Saturday, April 24, 2010

The Secondary Market

May 6, 2010


In yesterday's blog I mentioned that lenders sell loans on the secondary market. Sometimes those of us who have worked in the real estate business think that everyone knows what we know. Foolish assumption.


Even with all the media coverage of the Fannie Mae and Freddie Mac, it may not be clear to the man on the street exactly what role these entities play in the U.S. real estate arena.


They were established to increase the ability of lenders to create home loans by providing an entity that was partly private and partly government backed that could purchase the loans originated by your local bank. By selling a loan to Freddie or Fannie, the local bank would then have the loaned funds back to use to create another loan for another borrower. Up until the financial crisis, the system seemed to operate as it was created.


Unfortunately, as you may have recently read, some smart investors figured out how to create a market, not for the loans themselves, but for securities backed by these loans. All of this and the serious downturn in home prices, caused Fannie and Freddie to pretty much be underwater themselves. The federal government stepped in to bail them out so that the secondary market would not disappear.
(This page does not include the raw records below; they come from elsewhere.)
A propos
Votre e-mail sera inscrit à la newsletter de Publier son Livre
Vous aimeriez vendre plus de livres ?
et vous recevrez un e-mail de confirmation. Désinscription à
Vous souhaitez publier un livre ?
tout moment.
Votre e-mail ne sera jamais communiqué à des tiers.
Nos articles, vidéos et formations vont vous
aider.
Without the ability for local banking institutions to sell their loans, the amount of money available would become greatly diminished and would have further impacted the ability of owners to sell since there would be so little money available for making loans.


It is hoped that the stricter guidelines for the local lenders and the government bail out of Freddie and Fannie will create a more stable real estate environment and the financial markets will be functioning as they were created to function.